I’ve spent a lot of time thinking about this concept of “innovating best practices” lately. As my friend Keith Speers explains, best practices are simply effective strategies proven to work. In business, there are things we do simply because they know they work.
But, if technology has taught us anything, it’s this: Relying on “the way it’s always been done” is a surefire way to get left behind. In fact, the businesses that innovate “the way it’s always been done” are the ones who win. Maybe I’m such a believer in this concept because my clients are living proof that innovating best practices is good for business? Two quick examples:
- Madison Electric Products knew it needed to innovate their product development process, hence the Sparks Innovation Center, which has boosted new-product sales by 37%.

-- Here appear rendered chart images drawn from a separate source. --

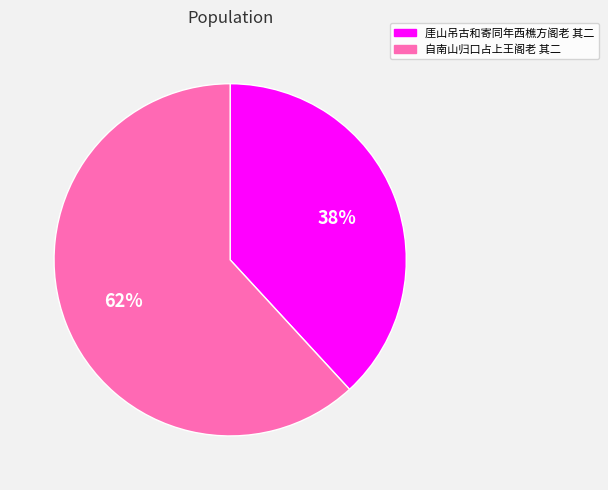

Combined, do 厓山吊古和寄同年西樵方阁老 其二 and 自南山归口占上王阁老 其二 account for over 50%?

Yes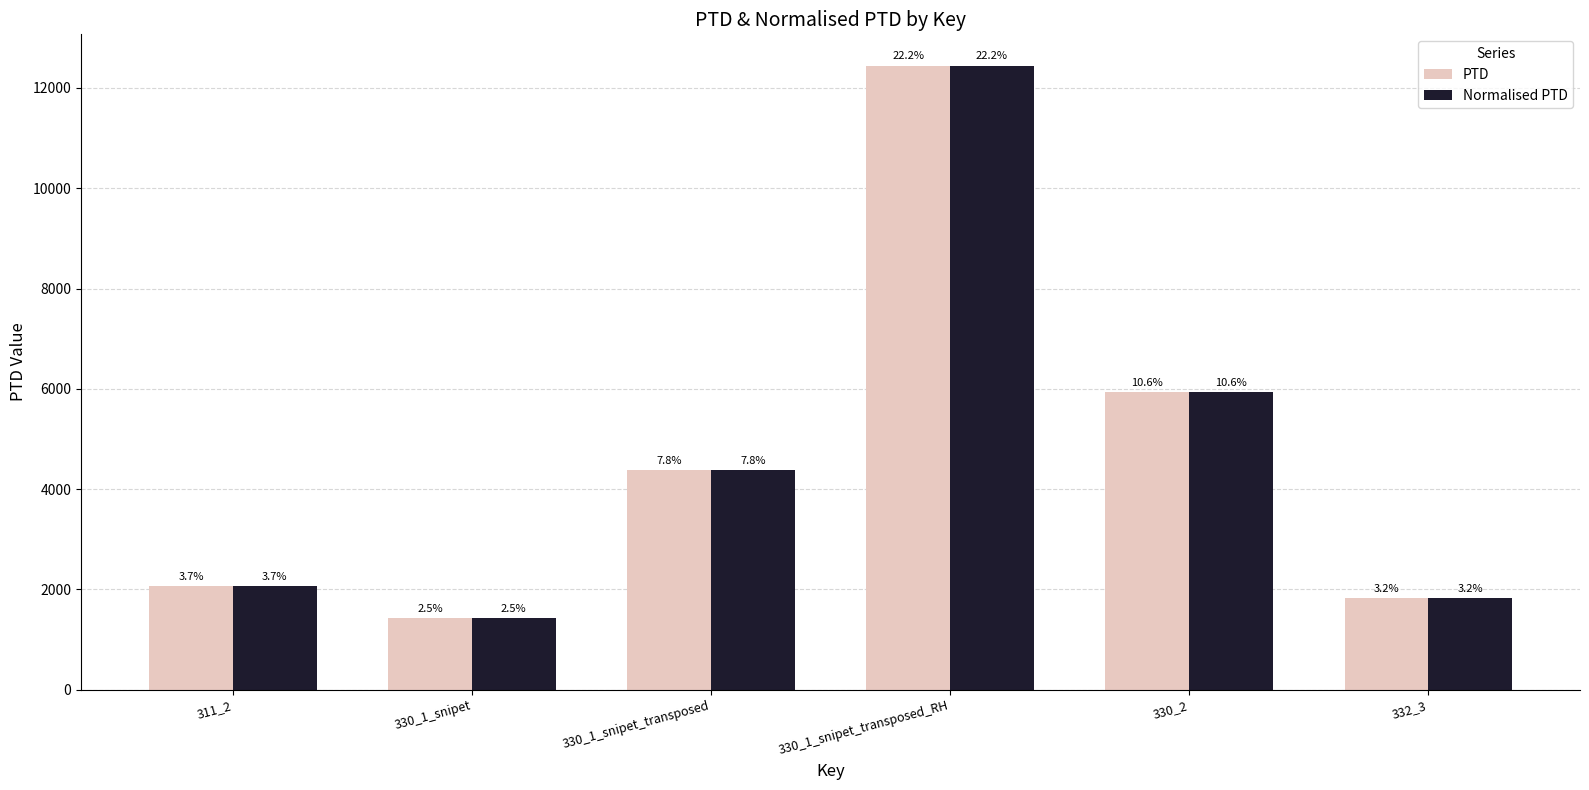

Which series changed the most between 311_2 and 330_1_snipet?

PTD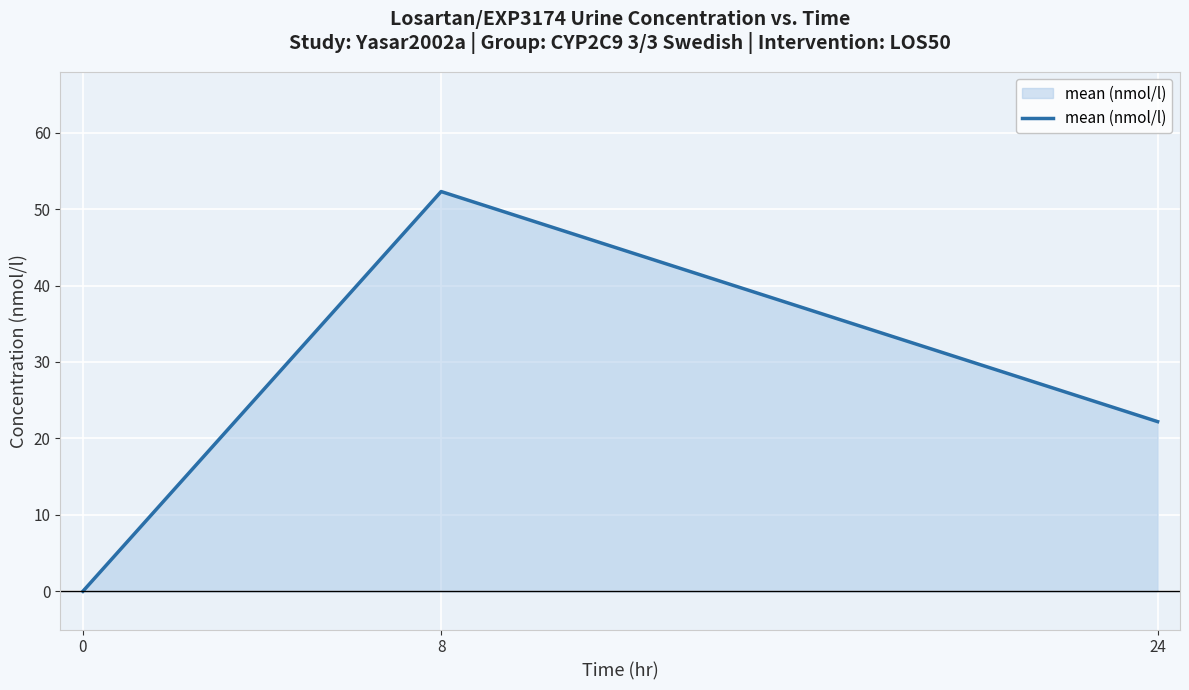

List the labels in order of value, smallest first.

0, 24, 8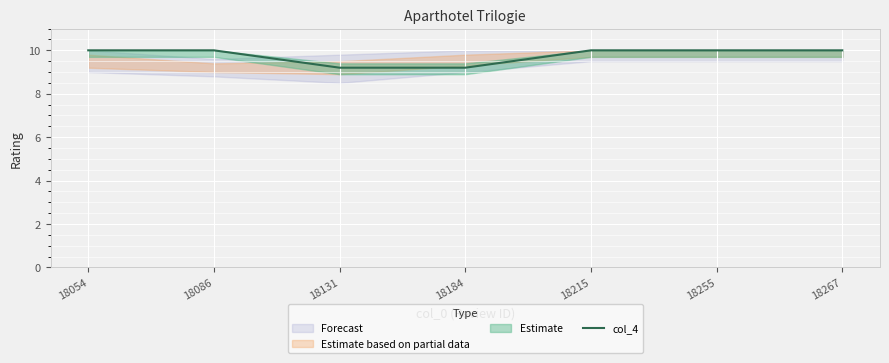

The value at 18267 is 10.0. True or false?

True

- Zaarly is developing the next iteration of ecommerce by introducing a mobile commerce marketplace.
As forward-thinking communicators, how can we apply this concept to our everyday work?
4 Opportunities to Innovate PR Best Practices
- Research: While focus groups, surveys and more traditional research methods aren’t going away, technology helps us ascertain perceptions, collect feedback and gain new insights. Surveys are getting social: Social Fresh is asking readers to take a short survey on Facebook advertising, and DoubleTree used promoted tweets and Facebook ads to drive traffic to a survey housed on their Facebook page. Mining hashtags, “spying” on competitors’ online interactions, or using Facebook Groups to organize informal focus groups also help savvy businesses gain valuable insights. Use technology to create establish new research opportunities.
- Relationships: A major component of public relations is building relationships — whether that’s with media, customers, industry analysts, investors or internal audiences … just to name a few. Social media opens a treasure trove of relationship-building opportunities. But, only if you invest the time in building those connections. For example, I can trace more than 80% of Geben’s business back to relationships that began via social media — and most of those go back to Twitter. What’s my secret? Twitter lists. For me, they’re invaluable. I’ve created private lists for media, clients/partners, prospects, “real life” friends and family, etc. That way, I don’t miss updates and opportunities for conversation with those key groups of people. Larger companies may want to invest in a social CRM-type service. If you believe in the importance of “offline” networking, why not translate that to online activities? Just find a system or a process that works for you.
- Measurement: My friend Chuck Hemann has lots to say on this topic. For starters, check out this measurement presentation, especially slide 22. In addition to measuring campaign outcomes, we should track the performance of content we post on social networks. If you’re not measuring individual pieces of content, how do you know what and when to post? Data can help us be more effective in other ways, too. Think back a few years: When you developed topics for speeches or bylined articles, how did you know what subject to cover? You want to cover subjects that will pique people’s interest, right? How about looking at your site’s Google Analytics to understand what topics drive the most traffic to your site? Or, what keywords are people using to find your site? That data offers valuable clues about the topics people are interested in, and the types of questions they have. Don’t ignore the data.
- Writing: Writing is a core tenant of public relations. Even in today’s digital world, if you can’t write, I think you’ll struggle to be a truly effective PR person. But, you have to update your writing skills. Traditional PR people still struggle to translate their writing across various mediums. Writing a press release or whitepaper is very different than how you’d craft a blog post, Facebook update, YouTube description or tweet. As you look to excel in today’s social world, you MUST understand how to adapt your writing across various channels. That doesn’t mean you should abandon traditional writing best practices; rather, look for opportunities to understand things like SEO, phrases to drive engagement, links as the currency of the web, and so on.
In PR, we need to nail the basics. Understand the fundamentals of PR, but seek opportunities to improve. “The ways it’s always done” isn’t enough. Shake things up. Disrupt the status quo. Innovate best practices. You might be amazed at what you create.